Please think about this math problem thoroughly and in great detail. Consider multiple approaches and show your complete reasoning. Try different methods if your first approach doesn’t work.

Define test cases #

Another good practice is to present a reasoning model with concrete test cases to practice its results. This makes it easier for the LLM to check its solution, and correct it when necessary by backtracking, exploring different reasoning paths, etc.

Vague prompt

Write a function to calculate the factorial of a number.

Improved prompt

Write a function to calculate the factorial of a number.

Before you finish, please verify your solution with test cases for:

  • n=0
  • n=1
  • n=5
  • n=10

And fix any issues you find.

Let’s not antropomorphize #

You may have noticed my frequent use of quotation marks in this chapter. This is because it’s important to stress that reasoning models don’t really think or reason — they just generate intermediate words that break down a complex task into simpler steps. So when ChatGPT informs us that its model thought for 1 minute 57 seconds, it was mindlessly writing rather than thinking. Indeed, researchers from Arizona State University urge everyone to Stop Anthropomorphizing Intermediate Tokens as Reasoning/Thinking Traces, arguing that casting this process as thinking “is actively harmful, because it engenders false trust and capability in these systems, and prevents researchers from understanding or improving how they actually work” (p.9).

Indeed, the team at Anthropic reported that Reasoning Models Don’t Always Say What They Think (Chen et al. 2025). To test the faithfulness of reasoning traces, they presented Claude Sonnet and DeepSeek-R1 with a set of multiple choice questions, both with and without a hint included in the input. These hints could take various forms: sometimes the correct answer could be inferred from a visual cue (e.g., a tick mark); other times the prompt included an answer suggestion (e.g. A Stanford professor indicates the answer is A) or the correct answer had appeared earlier in the conversation. In all cases, both Claude and DeepSeek-R1 showed a tendency to follow this hint — yet their verbalized reasoning processes rarely acknowledged doing so. While reasoning models were considerably more “honest” than standard LLMs, their explanations were faithful in just 25% (Claude) and 39% (DeepSeek) of the cases. Interestingly, the researchers also observed that unfaithful explanations were typically longer than faithful ones, and that models were less likely to admit using a hint when the question was more difficult or when the hint was presumably obtained in an unethical way (e.g., when the prompt mentioned unauthorized system access). In other words: do use a reasoning model for complex tasks, but treat its “thinking” with suspicion.

The percentage of faithful explanations (referring to the hint) for 4 models and 6 types of hints. Source: Chen et al. (2025)

The percentage of faithful explanations (referring to the hint) for 4 models and 6 types of hints. Source: Chen et al. (2025)

The same observation is true for chains of thought returned by standard LLMs, too. For example, Turpin et al. (2023) showed that LLMs are sensitive to bias in the prompt when they answer multiple choice questions: when the first answer is the correct one for all example questions in the prompt, models are typically triggered to select the first answer for a new question as well.

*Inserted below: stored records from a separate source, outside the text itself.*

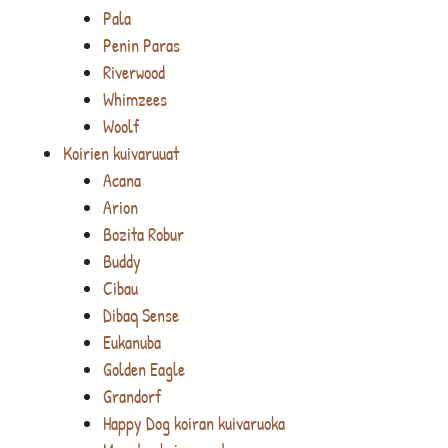
Pala
Penin Paras
Riverwood
Whimzees
Woolf
Koirien kuivaruuat
Acana
Arion
Bozita Robur
Buddy
Cibau
Dibaq Sense
Eukanuba
Golden Eagle
Grandorf
Happy Dog koiran kuivaruoka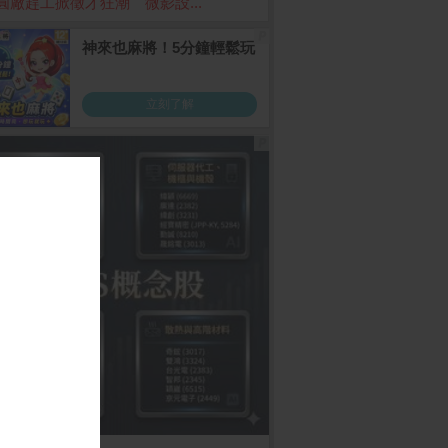
圓廠趕工掀徵才狂潮 微影設...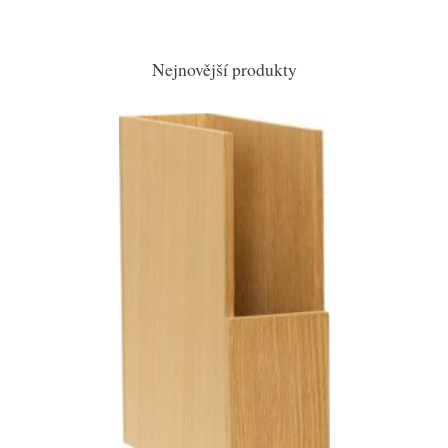
Nejnovější produkty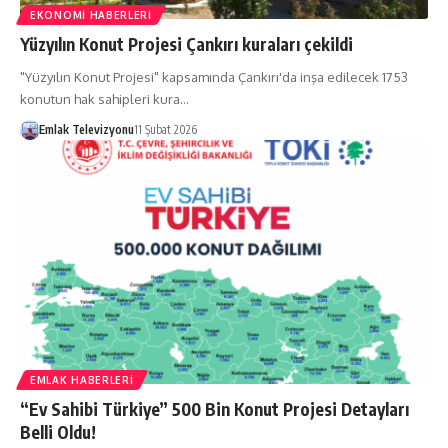
EKONOMI HABERLERI
Yüzyılın Konut Projesi Çankırı kuraları çekildi
"Yüzyılın Konut Projesi" kapsamında Çankırı'da inşa edilecek 1753
konutun hak sahipleri kura…
Emlak Televizyonu
11 Şubat 2026
EMLAK HABERLERI
“Ev Sahibi Türkiye” 500 Bin Konut Projesi Detayları
Belli Oldu!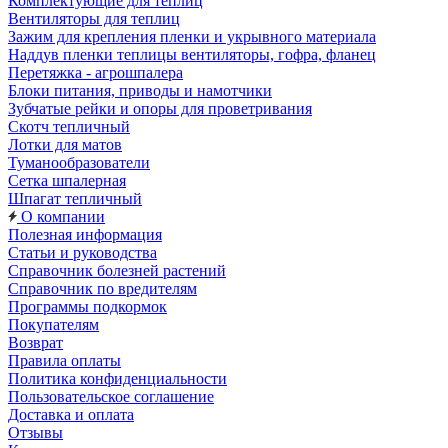
Комплектующие для теплиц
Вентиляторы для теплиц
Зажим для крепления пленки и укрывного материала
Наддув пленки теплицы вентиляторы, гофра, фланец
Перетяжка - агрошпалера
Блоки питания, приводы и намотчики
Зубчатые рейки и опоры для проветривания
Скотч тепличный
Лотки для матов
Туманообразователи
Сетка шпалерная
Шпагат тепличный
О компании
Полезная информация
Статьи и руководства
Справочник болезней растений
Справочник по вредителям
Программы подкормок
Покупателям
Возврат
Правила оплаты
Политика конфиденциальности
Пользовательское соглашение
Доставка и оплата
Отзывы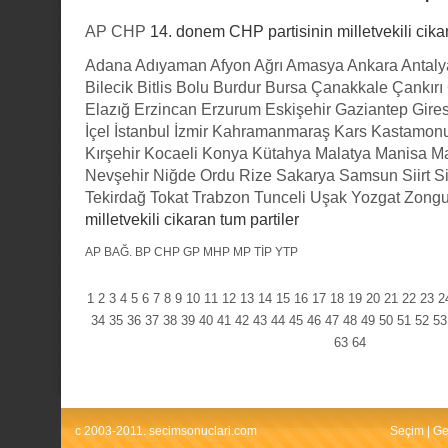
AP
CHP
14. donem CHP partisinin milletvekili cikar
Adana
Adıyaman
Afyon
Ağrı
Amasya
Ankara
Antaly
Bilecik
Bitlis
Bolu
Burdur
Bursa
Çanakkale
Çankırı
Elazığ
Erzincan
Erzurum
Eskişehir
Gaziantep
Gire
İçel
İstanbul
İzmir
Kahramanmaraş
Kars
Kastamon
Kırşehir
Kocaeli
Konya
Kütahya
Malatya
Manisa
Ma
Nevşehir
Niğde
Ordu
Rize
Sakarya
Samsun
Siirt
S
Tekirdağ
Tokat
Trabzon
Tunceli
Uşak
Yozgat
Zongu
milletvekili cikaran tum partiler
AP
BAĞ.
BP
CHP
GP
MHP
MP
TİP
YTP
1
2
3
4
5
6
7
8
9
10
11
12
13
14
15
16
17
18
19
20
21
22
23
2
34
35
36
37
38
39
40
41
42
43
44
45
46
47
48
49
50
51
52
53
63
64
c 2003-2011. secimsonuclari.com
Seçim
|
Ge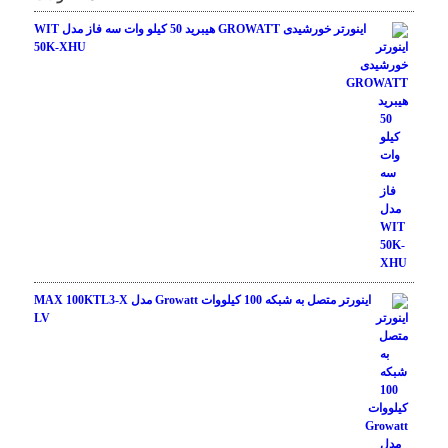
اینورتر خورشیدی GROWATT هیبرید 50 کیلو وات سه فاز مدل WIT
50K-XHU
اینورتر متصل به شبکه 100 کیلووات Growatt مدل MAX 100KTL3-X
LV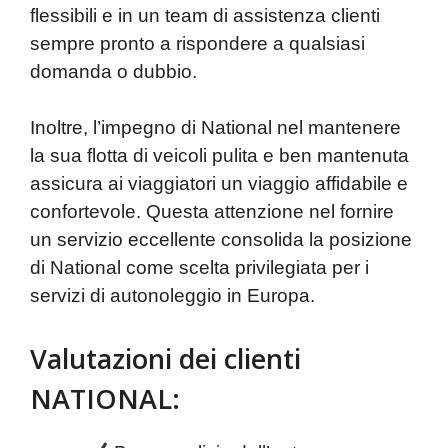
flessibili e in un team di assistenza clienti
sempre pronto a rispondere a qualsiasi
domanda o dubbio.
Inoltre, l’impegno di National nel mantenere
la sua flotta di veicoli pulita e ben mantenuta
assicura ai viaggiatori un viaggio affidabile e
confortevole. Questa attenzione nel fornire
un servizio eccellente consolida la posizione
di National come scelta privilegiata per i
servizi di autonoleggio in Europa.
Valutazioni dei clienti
NATIONAL: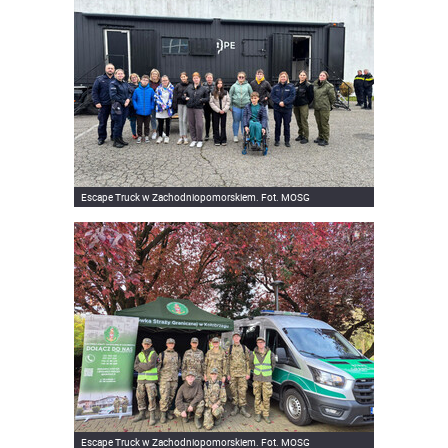
Escape Truck w Zachodniopomorskiem. Fot. MOSG
Escape Truck w Zachodniopomorskiem. Fot. MOSG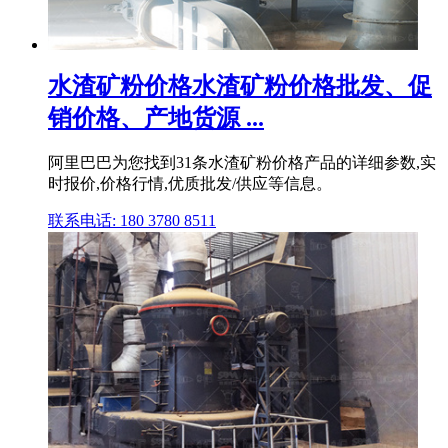
水渣矿粉价格水渣矿粉价格批发、促
销价格、产地货源 ...
阿里巴巴为您找到31条水渣矿粉价格产品的详细参数,实
时报价,价格行情,优质批发/供应等信息。
联系电话: 180 3780 8511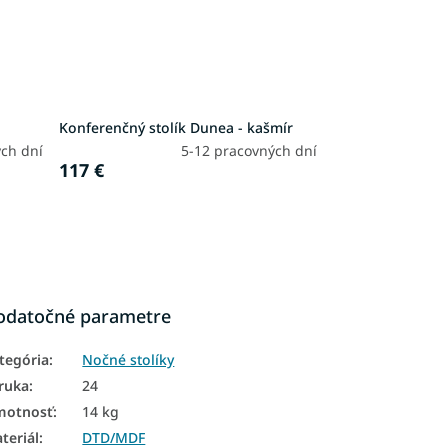
Konferenčný stolík Dunea - kašmír
ch dní
5-12 pracovných dní
117 €
odatočné parametre
tegória
:
Nočné stolíky
ruka
:
24
motnosť
:
14 kg
teriál
:
DTD/MDF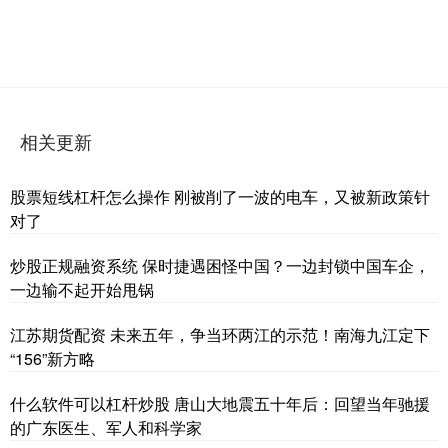
相关更新
股票短线杠杆怎么操作 刚被削了一波的电车，又被新政策针
对了
炒股正规融资系统 保时捷遇困怪中国？一边封锁中国车企，
一边输不起开始甩锅
江苏期货配资 未来五年，争当环两江的示范！南海九江定下
“156”新方略
什么软件可以杠杆炒股 唐山大地震五十年后：回望当年驰援
的广东医生、军人和科学家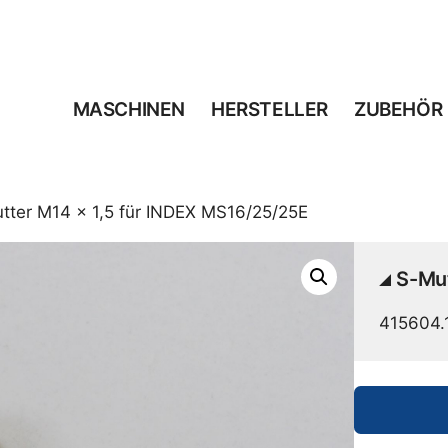
MASCHINEN
HERSTELLER
ZUBEHÖR
tter M14 x 1,5 für INDEX MS16/25/25E
S-Mut
415604.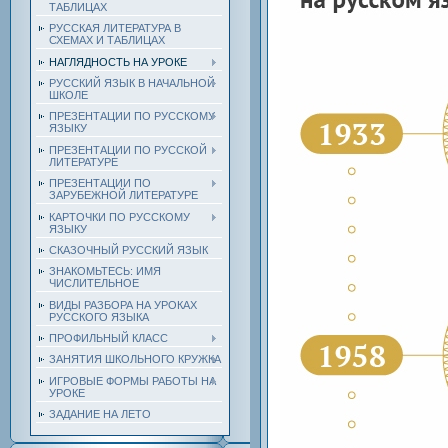
ТАБЛИЦАХ
РУССКАЯ ЛИТЕРАТУРА В
СХЕМАХ И ТАБЛИЦАХ
НАГЛЯДНОСТЬ НА УРОКЕ
РУССКИЙ ЯЗЫК В НАЧАЛЬНОЙ
ШКОЛЕ
ПРЕЗЕНТАЦИИ ПО РУССКОМУ
ЯЗЫКУ
ПРЕЗЕНТАЦИИ ПО РУССКОЙ
ЛИТЕРАТУРЕ
ПРЕЗЕНТАЦИИ ПО
ЗАРУБЕЖНОЙ ЛИТЕРАТУРЕ
КАРТОЧКИ ПО РУССКОМУ
ЯЗЫКУ
СКАЗОЧНЫЙ РУССКИЙ ЯЗЫК
ЗНАКОМЬТЕСЬ: ИМЯ
ЧИСЛИТЕЛЬНОЕ
ВИДЫ РАЗБОРА НА УРОКАХ
РУССКОГО ЯЗЫКА
ПРОФИЛЬНЫЙ КЛАСС
ЗАНЯТИЯ ШКОЛЬНОГО КРУЖКА
ИГРОВЫЕ ФОРМЫ РАБОТЫ НА
УРОКЕ
ЗАДАНИЕ НА ЛЕТО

When they’re asked to provide their chain of thought, however, they “rationalize” their choice and give a completely different explanation.

Our earlier example, where we prompted a model to count the number of r’s in the word cranberry also illustrates why we shouldn’t put too much confidence in chains of thought. In its second step, GPT-4o claimed that the first r appears after the c and n, which is clearly not true: it appears after the c but before the n. This illustrates that even when the intermediate steps are not always reliable, on average they do lead to more accurate answers.